Since there is no ecs task running, there is nothing running in the instance. Is this why beanstalk and ELB cannot communicate to the instance? (Assuming my public subnet and all traffic security group is not a problem)
The problem was the VPC. Even I had the simple VPC with just an public subnet, the beanstalk cannot talk to the instance and so cannot deploy the ECS task definition and docker containers in the instance.
By creating two subnets namely public and private and having an NAT instance in public subnet, which becomes the router for the instances in the private subnet. Making the above setup worked for me and I could deploy the ECS task definition successfully to the EC2 instance in the private subnet.
I found this question because I got the same error. Here are the steps that worked for me to actually deploy a multi-container app on Beanstalk:
To get past this particular error, I used the eb CLI tools. For some reason, using eb deploy instead of zipping and uploading myself fixed this. It didn't actually work, but it gave me a new error.
So, I changed my Dockerrun.aws.json, a file format that needs WAY more documentation, until I stopped getting errors about that.
Then, I got an even better error!
ERROR: [Instance: i-0*********0bb37cf] Command failed on instance.
Return code: 1 Output: (TRUNCATED)..._api_call
raise ClientError(parsed_response, operation_name)
botocore.exceptions.ClientError: An error occurred (AccessDenied) when
calling the GetObject operation: Access Denied
Failed to download authentication credentials [config file name] from [bucket name].
Hook /opt/elasticbeanstalk/hooks/appdeploy/enact/02update-
credentials.sh failed. For more detail, check /var/log/eb-activity.log
using console or EB CLI.
Per this part of the docs the way to solve this is to
Open the Roles page in the IAM console.
Choose aws-elasticbeanstalk-ec2-role.
On the Permissions tab, under Managed Policies, choose Attach Policy.
Select the managed policy for the additional services that your application uses. For example, AmazonS3FullAccess or AmazonDynamoDBFullAccess. (For our problem, the S3 one)
Choose Attach Policies.
This part got really exciting, because I got yet another error: Authentication credentials are not in JSON format as expected. Please generate the credentials using 'docker login'. (Keep in mind, I tried to follow the instructions on how to do this to the letter, but, oh well). Turns out this one was on me, I had malformed JSON in my DockerHub auth file stored on S3. I renamed the file to dockercfg.json to get syntax checking, and it seems the Beanstalk/ECS is okay with having the .json as part of the name, because this time... there was a different error: CannotPullContainerError: Error: image [DockerHub organization]/[repo name]:latest not found). Hmm, maybe there was a typo? Let's check:
$ docker run -it [DockerHub organization]/[repo name]:latest
Unable to find image '[DockerHub organization]/[repo name]:latest' locally
latest: Pulling from [DockerHub organization]/[repo name]
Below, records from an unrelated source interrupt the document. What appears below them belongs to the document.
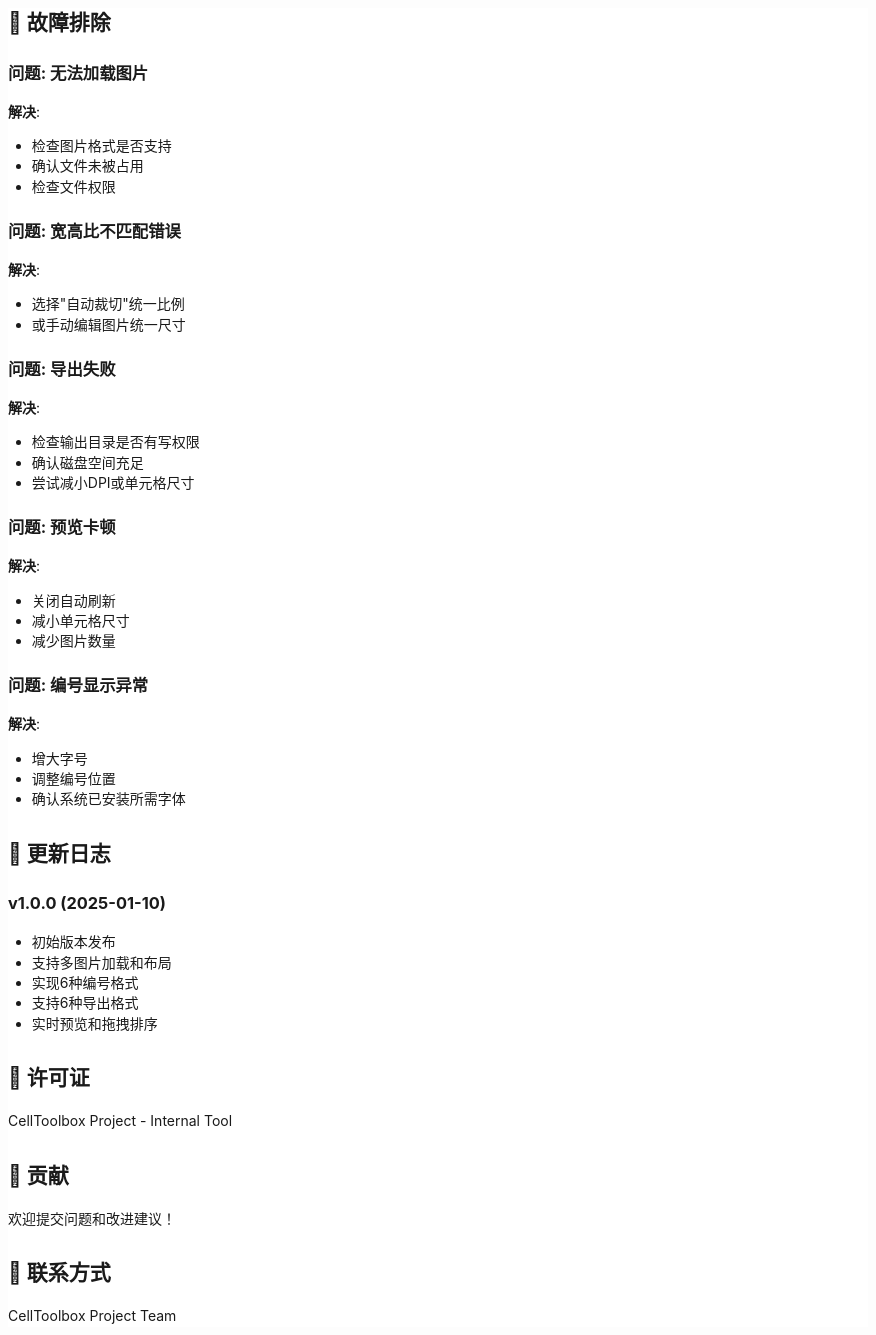 ## 🐛 故障排除

### 问题: 无法加载图片
**解决**: 
- 检查图片格式是否支持
- 确认文件未被占用
- 检查文件权限

### 问题: 宽高比不匹配错误
**解决**:
- 选择"自动裁切"统一比例
- 或手动编辑图片统一尺寸

### 问题: 导出失败
**解决**:
- 检查输出目录是否有写权限
- 确认磁盘空间充足
- 尝试减小DPI或单元格尺寸

### 问题: 预览卡顿
**解决**:
- 关闭自动刷新
- 减小单元格尺寸
- 减少图片数量

### 问题: 编号显示异常
**解决**:
- 增大字号
- 调整编号位置
- 确认系统已安装所需字体

## 📝 更新日志

### v1.0.0 (2025-01-10)
- 初始版本发布
- 支持多图片加载和布局
- 实现6种编号格式
- 支持6种导出格式
- 实时预览和拖拽排序

## 📄 许可证

CellToolbox Project - Internal Tool

## 🤝 贡献

欢迎提交问题和改进建议！

## 📧 联系方式

CellToolbox Project Team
Ok, the repo is there. So... my auth is bad? Yup, turns out I followed an example in the DockerHub auth docs that was of what you shouldn't do. Your dockercfg.json should look like
{
"https://index.docker.io/v1/": {
"auth": "ZWpMQ=Vyd5zOmFsluMTkycN0ZGYmbn=WV2FtaGF2",
"email": "your#email.com"
}
}
There were a few more errors (volume sourcePath has to be a absolute path! That's what the invalid characters for a local volume name, only "[a-zA-Z0-9][a-zA-Z0-9_.-]" are allowed message means), but it eventually deployed. Sorry for the novel; hoping it helps someone.